Thursday, February 17, 2011

Push

He sprawled on his hospital bed in the shadows, a 17 year old boy trapped in a body that combined the worst features of gangly youth and old age.  He had the eerie look of a body that had not withered away, but failed to ever grow.   In the dark he desultorily watched TV, a sneer on his face and a distinct lack of enthusiasm writ small in every move of his body. His disease had held him back at every stage of his life, stunting his growth, forcing him into hospitals instead of school.  He has crohn's disease, an auto-immune debilitation of the intestines.

He has been in the hospital for three months already.
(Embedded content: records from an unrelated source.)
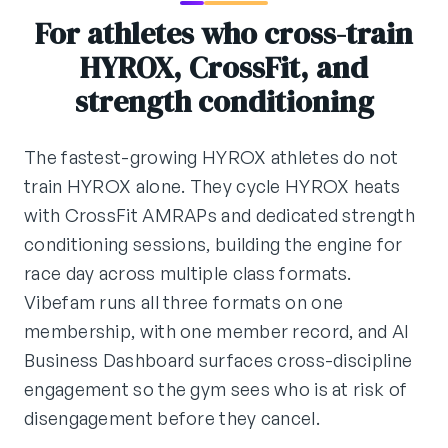
For athletes who cross-train
HYROX, CrossFit, and
strength conditioning
The fastest-growing HYROX athletes do not
train HYROX alone. They cycle HYROX heats
with CrossFit AMRAPs and dedicated strength
conditioning sessions, building the engine for
race day across multiple class formats.
Vibefam runs all three formats on one
membership, with one member record, and AI
Business Dashboard surfaces cross-discipline
engagement so the gym sees who is at risk of
disengagement before they cancel.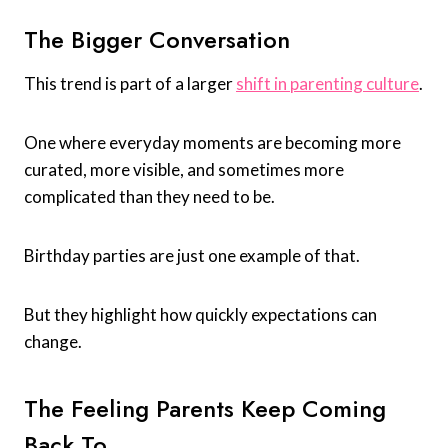
The Bigger Conversation
This trend is part of a larger
shift in parenting culture
.
One where everyday moments are becoming more
curated, more visible, and sometimes more
complicated than they need to be.
Birthday parties are just one example of that.
But they highlight how quickly expectations can
change.
The Feeling Parents Keep Coming
Back To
We have tried everything, from steroids through genetically engineered antibodies to attack the inflammatory factors riling up his system.  We had long since moved on to experimental treatments.  His current attack is brutal, and when he is off the toilet enough to let us examine him, we see signs of only worry.   This attack is strange, eschewing the normal focus on the small intestine, zeroing in on the colon.  Its weakened, and we worry that he is at risk for a rupture, for the dreaded peritonitis with its risks of death and debilitation.   We are concerned that he could develop a condition ripped straight from the title of a B movie: Toxic Megacolon.   For all his diarrhea and pain, he is still holding residual volume.   In the spirit of the B movie, toxic megacolon has a distinct limit, a line across which if we pass, lies only disaster. 10 cm.  10 cm dilation of the colon, and he is at risk for popping like a feculent grape, for dying feverishly, destroyed from the inside out.  
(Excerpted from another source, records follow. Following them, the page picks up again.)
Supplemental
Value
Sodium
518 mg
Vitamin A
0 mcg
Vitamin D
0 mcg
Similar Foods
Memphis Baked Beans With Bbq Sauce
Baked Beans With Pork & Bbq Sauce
He needs surgery.  He needs controlled removal of a chunk of his colon, a surgery that leaves the possiblity of re-attachment and normal function in place for later.  The surgery will, for right now at least, cure him.  It will also leave him with an ostomy, his life even further removed from normal.  He resists, he pushes back.  Every day for him is guerrilla warfare against his physicians.  He demands different meds, he antagonizes providers, and refuses to let nursing staff weigh and help him.   Its all for his own rage, and for the one man audience of his father, the one who gets to make all the decisions.  He fights for a normalcy that has been denied him, for a fairness he has never known.  We can't help him against his father's will, and his father wont help him against his.   So we push, and he pushes back harder, and we hope against science and experience that we are wrong.